O objetivo é uma transição em que o capital se oponha a este processo com uma
posição historicamente retrógrada e insustentável devido ao dinamismo das propriedades
públicas, estatais e não estatais, com um sistema orgânico entre produção e
distribuição, descentralização do poder político e radical transcendência da divisão social hierárquica do trabalho. Afinal, como escreve Borón,
Porque não pensar num ordenamento econômico mais flexível e
diferenciado, no qual a propriedade estatal dos recursos estratégicos e dos
principais meios de produção – questão esta não negociável – conviva com outras
formas de propriedade pública não estatal, ou com empresas mistas nas quais
alguns setores do capital privado se associem com corporações públicas ou
estatais, ou com companhias controladas por seus funcionários em associação com
os consumidores, ou com cooperativas ou formas de “propriedade social” de
diverso tipo – como as que estão se promovendo na Venezuela bolivariana – fora
da lógica da acumulação capitalista? Obviamente, não se trata de um experimento
simples (idem, p. 109).
Lembremos
também das teses controversas de Alec Nove. Para ele existiriam cinco formas de
propriedade no “socialismo de mercado”: 1) Empresas Centralizadas de posse e
comando do Estado. Concentradas em setores estratégicos, serão responsáveis por
setores onde o custo de descentralização seja muito alto (tanto em termos
econômicos, incluindo aí custos de externalidades, possibilidade de informação
e ganhos de escala, como por questões sociais de distribuição e ineficiência).
Exemplos para esse tipo de empresa seria o de produção de energia, crédito, a
indústria siderúrgica, construção civil ou petroquímica; 2) Empresas
socializadas. São empresas de posse do Estado, mas, com sua gestão partilhada
com os trabalhadores. É uma proposta de se criar uma empresa mista onde o dono,
Estado, permite que seus trabalhadores exerçam a autogestão; 3) Cooperativas.

Itens armazenados do conjunto de dados
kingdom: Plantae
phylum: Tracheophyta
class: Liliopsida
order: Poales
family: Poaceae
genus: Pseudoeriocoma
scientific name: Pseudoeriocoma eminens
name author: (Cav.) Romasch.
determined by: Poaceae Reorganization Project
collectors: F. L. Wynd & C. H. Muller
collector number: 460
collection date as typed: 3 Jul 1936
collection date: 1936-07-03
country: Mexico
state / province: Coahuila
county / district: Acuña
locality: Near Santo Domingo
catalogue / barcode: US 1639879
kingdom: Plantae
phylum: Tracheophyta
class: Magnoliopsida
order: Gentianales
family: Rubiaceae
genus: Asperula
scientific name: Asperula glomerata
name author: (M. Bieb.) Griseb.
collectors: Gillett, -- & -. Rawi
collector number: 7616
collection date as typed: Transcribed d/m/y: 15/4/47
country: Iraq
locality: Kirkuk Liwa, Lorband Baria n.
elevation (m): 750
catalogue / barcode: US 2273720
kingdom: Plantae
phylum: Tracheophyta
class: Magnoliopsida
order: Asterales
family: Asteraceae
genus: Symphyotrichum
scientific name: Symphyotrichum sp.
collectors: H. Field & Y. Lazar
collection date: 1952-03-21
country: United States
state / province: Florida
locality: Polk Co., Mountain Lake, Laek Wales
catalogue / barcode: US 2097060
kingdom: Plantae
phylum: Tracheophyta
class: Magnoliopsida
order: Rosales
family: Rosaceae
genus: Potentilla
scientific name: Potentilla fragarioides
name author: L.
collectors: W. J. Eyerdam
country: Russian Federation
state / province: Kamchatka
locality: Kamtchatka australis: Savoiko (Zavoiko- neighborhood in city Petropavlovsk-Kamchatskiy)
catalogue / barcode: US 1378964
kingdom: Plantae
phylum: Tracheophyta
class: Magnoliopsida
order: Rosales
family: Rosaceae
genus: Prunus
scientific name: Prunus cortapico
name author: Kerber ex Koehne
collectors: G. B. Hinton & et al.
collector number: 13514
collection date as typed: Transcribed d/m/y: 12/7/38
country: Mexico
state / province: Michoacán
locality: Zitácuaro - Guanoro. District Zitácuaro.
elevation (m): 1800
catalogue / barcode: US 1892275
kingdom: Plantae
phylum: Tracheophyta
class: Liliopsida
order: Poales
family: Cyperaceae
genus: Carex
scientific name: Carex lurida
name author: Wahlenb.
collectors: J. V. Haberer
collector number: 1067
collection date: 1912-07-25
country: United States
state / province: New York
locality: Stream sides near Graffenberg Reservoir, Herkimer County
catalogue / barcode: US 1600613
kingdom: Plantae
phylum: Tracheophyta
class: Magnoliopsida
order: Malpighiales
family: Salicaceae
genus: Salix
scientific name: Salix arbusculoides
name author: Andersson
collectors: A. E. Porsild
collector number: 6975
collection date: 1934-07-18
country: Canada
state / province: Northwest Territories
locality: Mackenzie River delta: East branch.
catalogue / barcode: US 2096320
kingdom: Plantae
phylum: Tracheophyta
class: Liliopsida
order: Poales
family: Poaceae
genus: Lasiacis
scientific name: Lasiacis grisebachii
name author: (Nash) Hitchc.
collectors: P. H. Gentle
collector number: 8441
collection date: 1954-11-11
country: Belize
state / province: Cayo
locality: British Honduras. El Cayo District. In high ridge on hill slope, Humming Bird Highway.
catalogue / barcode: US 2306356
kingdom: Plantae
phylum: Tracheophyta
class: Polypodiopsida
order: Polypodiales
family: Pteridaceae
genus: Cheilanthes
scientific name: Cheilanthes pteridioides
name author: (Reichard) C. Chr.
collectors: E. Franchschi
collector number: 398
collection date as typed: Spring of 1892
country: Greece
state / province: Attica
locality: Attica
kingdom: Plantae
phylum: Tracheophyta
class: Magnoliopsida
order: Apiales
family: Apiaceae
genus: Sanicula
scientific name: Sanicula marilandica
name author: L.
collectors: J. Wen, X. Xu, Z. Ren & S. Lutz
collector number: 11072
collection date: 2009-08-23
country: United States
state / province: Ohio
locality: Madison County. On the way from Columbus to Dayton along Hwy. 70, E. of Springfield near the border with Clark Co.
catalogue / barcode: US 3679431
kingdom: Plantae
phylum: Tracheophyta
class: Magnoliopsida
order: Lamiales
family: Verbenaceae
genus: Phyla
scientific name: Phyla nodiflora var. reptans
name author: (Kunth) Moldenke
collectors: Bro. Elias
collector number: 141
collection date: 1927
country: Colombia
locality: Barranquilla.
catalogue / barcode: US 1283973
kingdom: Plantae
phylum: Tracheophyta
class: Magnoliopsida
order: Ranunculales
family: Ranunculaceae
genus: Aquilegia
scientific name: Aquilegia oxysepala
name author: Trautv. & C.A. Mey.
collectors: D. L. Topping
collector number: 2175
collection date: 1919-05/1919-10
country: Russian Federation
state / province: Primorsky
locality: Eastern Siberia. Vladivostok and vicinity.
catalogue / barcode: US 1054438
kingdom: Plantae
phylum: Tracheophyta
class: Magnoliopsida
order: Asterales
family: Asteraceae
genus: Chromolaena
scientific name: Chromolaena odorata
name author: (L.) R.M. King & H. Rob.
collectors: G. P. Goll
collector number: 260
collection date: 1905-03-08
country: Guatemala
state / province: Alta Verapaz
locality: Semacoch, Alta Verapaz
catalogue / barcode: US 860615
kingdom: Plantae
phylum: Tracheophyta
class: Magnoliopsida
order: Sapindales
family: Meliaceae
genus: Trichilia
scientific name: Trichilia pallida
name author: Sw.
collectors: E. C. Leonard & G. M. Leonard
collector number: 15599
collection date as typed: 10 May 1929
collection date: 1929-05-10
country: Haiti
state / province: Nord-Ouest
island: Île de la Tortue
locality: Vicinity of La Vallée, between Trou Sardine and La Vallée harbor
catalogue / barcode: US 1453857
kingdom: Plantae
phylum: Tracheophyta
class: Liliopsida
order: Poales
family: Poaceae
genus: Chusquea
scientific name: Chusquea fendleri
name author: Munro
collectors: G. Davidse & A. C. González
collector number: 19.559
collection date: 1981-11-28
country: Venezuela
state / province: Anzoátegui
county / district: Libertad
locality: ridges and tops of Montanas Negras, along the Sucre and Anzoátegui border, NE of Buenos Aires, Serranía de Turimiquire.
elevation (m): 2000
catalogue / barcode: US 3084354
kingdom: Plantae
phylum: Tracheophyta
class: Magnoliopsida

> _O QUE SE PEDE_:
Continue o trecho sobre as formas de propriedade no socialismo de mercado a partir do ponto em que ele termina. Os dados são um material à parte, sem ligação com o trecho.

> _RESPOSTA ABAIXO_:
Sua característica principal seria ter tanto gestão como a posse dos próprios
trabalhadores. Sua administração deve ser formada por uma comissão de
trabalhadores escolhidos por eleição ou plenárias. Essa condição seria
princípio de legitimidade das cooperativas. Elas também serviriam, do mesmo
modo que as empresas socializadas, para serem formadas a partir de empresas
privadas individuais que aumentassem em muito os seus lucros; 4) Empresas será
o das empresas privadas não cooperativas e nem estatais. Sem ser considerado um
mal social, a empresa privada deverá apenas ter limites quanto ao seu tamanho,
poder e lucros; 5) Empreendimento produtivo de iniciativa individual. Nesta
estão incluídos do barbeiro ao dentista, do pipoqueiro ao advogado que não
querem fazer parte de nenhuma organização coletiva. Essas iniciativas são tidas
como importantes para dinamizar a sociedade em diversas produções de pequena
escala e serviços. Neste caso, não poderia também, essa iniciativa, ultrapassar
limites socialmente estabelecidos de concentração e crescimento. Este
socialismo de mercado – não de livre mercado! – é baseado na planificação
consciente com predominância da propriedade estatal, social e cooperativas
(NOVE, 1989).
De
alguma forma esta concepção encontra ressonância nas experiências do socialismo
do século XXI. Para Michael Lebowitz, como o capitalismo é um sistema orgânico,
a alternativa socialista também deve ser um sistema orgânico, uma combinação
específica de produção, distribuição e consumo, um sistema de reprodução. Ele
aponta um passo adiante em direção a uma concepção de tal sistema foi dada por
Hugo Chavez enfatizando o “triângulo básico do socialismo” composto por
propriedade social, produção social e satisfação das necessidades sociais onde
todos os elementos coexistem e apóiam um ao outro (2011, p. 27).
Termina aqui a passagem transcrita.